Gözden geçirmenin 2004'e kalması kesin gibi
IMF'in Ankara Büro Şefi Odd Per Brekk de, 6. gözden geçirmenin bu yıl sonuna kadar tamamlanması konusunda umutlarını yitirmiş gözüküyor...
Brekk yakınlarına, 6. gözden geçirmenin tamamlanması için şart olan yasal tedbirlerdeki gecikmeleri hatırlatarak, 'Sanıyorum bu yıla yetişmeyecek, 6. gözden geçirmenin tamamlanmasının Ocak'a kalması büyük ihtimal' diyormuş. Bu arada bürokratlara 'Hükümet neden yine işi savsaklamaya başladı, bu tavır kalıcı mı' diye soruyormuş
Adalet Bakanlığı'nın hazırladığı Bankalar Yasasında yapılacak değişikliklere ilişkin olarak IMF'le Hükümet arasında çıkan anlaşmazlık, henüz çözülmüş değil. Bankalar Birliği hukukçuları bayramdan önce Adalet Bakanlığı bürokratları ile birlikte bir çalışma yaptılar. Duyduğumuza göre, özellikle hukuka aykırı maddeler konusunda büyük ölçüde uzlaşma sağlanmış. Önümüzdeki Perşembe günü, Tasarı Komisyonda görüşülmeye devam edecek. Bankalar ile uzlaşma sağlanmış ancak bankalar, BDDK yetkilerinin Hükümete verilmesini öngören maddelerle fazla ilgilenmiyor ve anladığımız kadarıyla bunu bir sorun olarak ortaya getirmiyorlar. Ancak IMF'in bankacılıkla ilgili yetkilerin Hükümete geçmesi konusunda ciddi endişeleri var. Komisyonda verilecek önergelerle bu konuda da değişiklik öngörülüyor. TMSF'nin yetkileri korunuyor, idari olarak BDDK bünyesinde kalıyor ancak, Hükümet belli ki bankacılığı siyasi otoritenin güdümüne almak konusunda kararlı. Çünkü TMSF'ye bakanların seçeceği kişilerin atanmasını, yani yönetiminin siyasi otoritenin seçeceği kişilere bırakılmasını istiyor. İşte IMF, bu konudaki önergelerin de çevirisini istedi. Bugünden itibaren IMF'le bu konunun müzakere edilmesini bekliyoruz.

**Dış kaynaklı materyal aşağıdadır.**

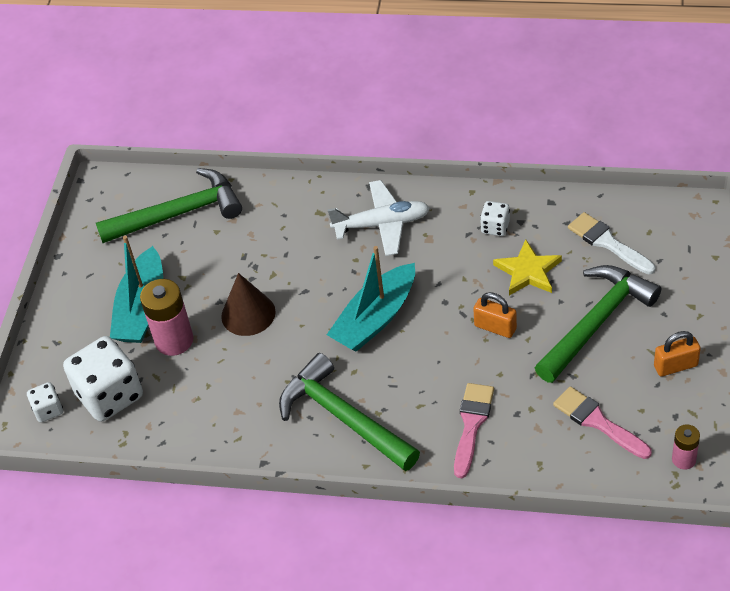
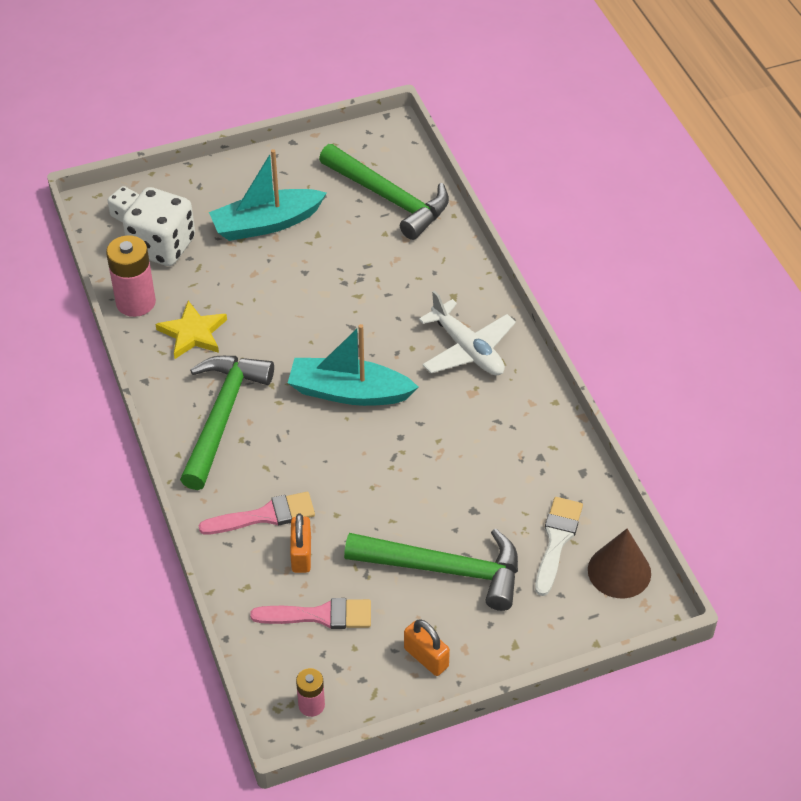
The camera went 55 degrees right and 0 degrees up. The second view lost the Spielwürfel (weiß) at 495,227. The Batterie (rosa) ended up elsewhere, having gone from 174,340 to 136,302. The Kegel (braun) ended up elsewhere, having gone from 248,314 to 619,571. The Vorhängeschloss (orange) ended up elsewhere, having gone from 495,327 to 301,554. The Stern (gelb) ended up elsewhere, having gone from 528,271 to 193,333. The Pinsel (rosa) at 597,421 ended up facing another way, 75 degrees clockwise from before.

6. gözden geçirmenin tamamlanabilmesi için bu konuda uzlaşma şart. Ya IMF'in istediği gibi daha önce anlaşılan iki madde yasalaşacak ya da tümüyle taslak üzerinde uzlaşma sağlanacak.
Aslında bu da yetmiyor. TBMM'de bulunan Kamu Mali Yönetim tasarısının da yasalaşması gerekiyor. Bütün bunların da, Aralık ortasına kadar bitmesi gerekiyor ki; IMF İcra Direktörleri Kurulu tatile gireceği 24 Aralık'a kadar Türkiye'yi görüşüp, kararını versin...

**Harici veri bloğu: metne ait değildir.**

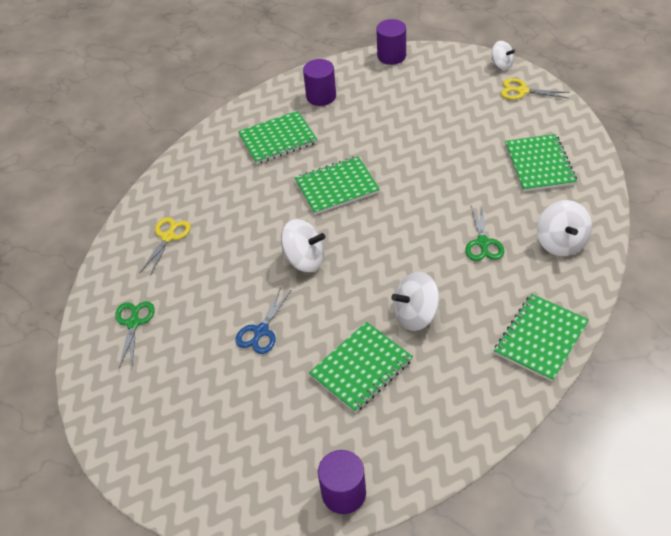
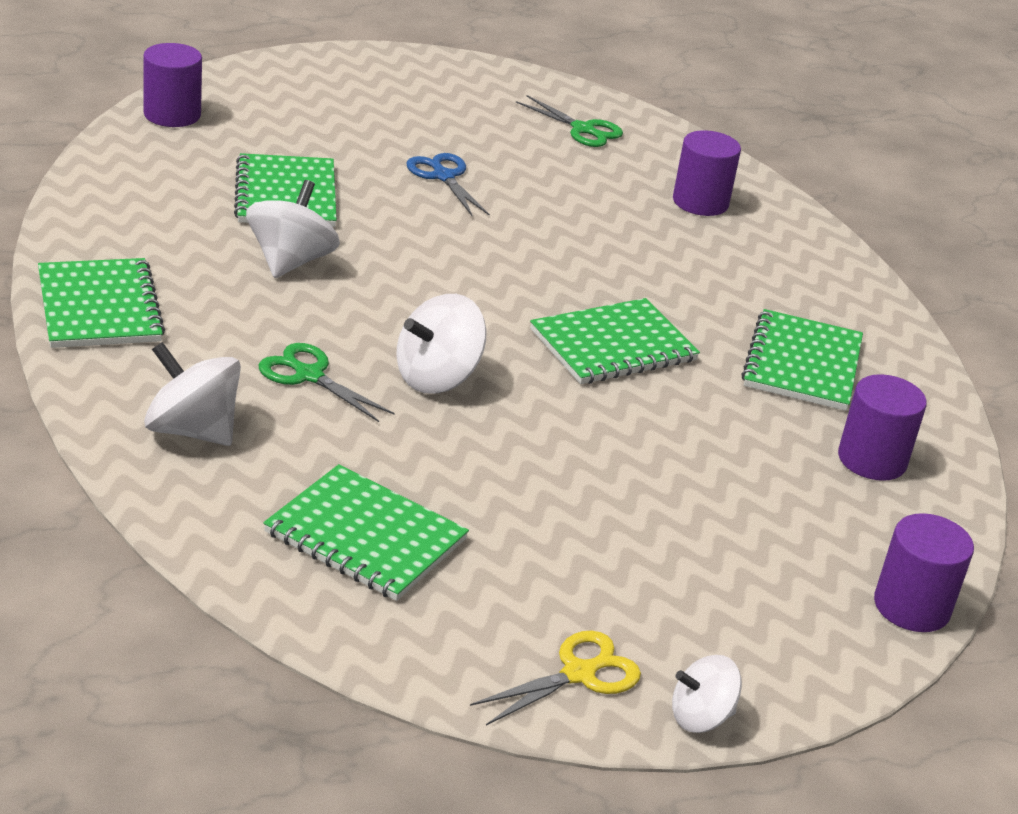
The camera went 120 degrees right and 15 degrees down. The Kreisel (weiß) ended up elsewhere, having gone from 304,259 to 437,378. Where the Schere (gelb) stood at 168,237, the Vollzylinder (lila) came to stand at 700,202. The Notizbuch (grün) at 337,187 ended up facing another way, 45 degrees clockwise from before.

İşte IMF Büro Şefi Brekk de bu nedenle Aralık ayından umudunu kesmiş durumda.
Gözden geçirme 2004'e kaldığı takdirde piyasaların olumsuz bir tepki vereceğini sanmıyorum. 'Ama bütün bunlar piyasaların tavrını hiç mi etkilemez' derseniz, bunu anlamak için, yüksek karların yazılacağı yılsonu bilançosunun ertesini, yani yeni yılı beklememiz gerekecek...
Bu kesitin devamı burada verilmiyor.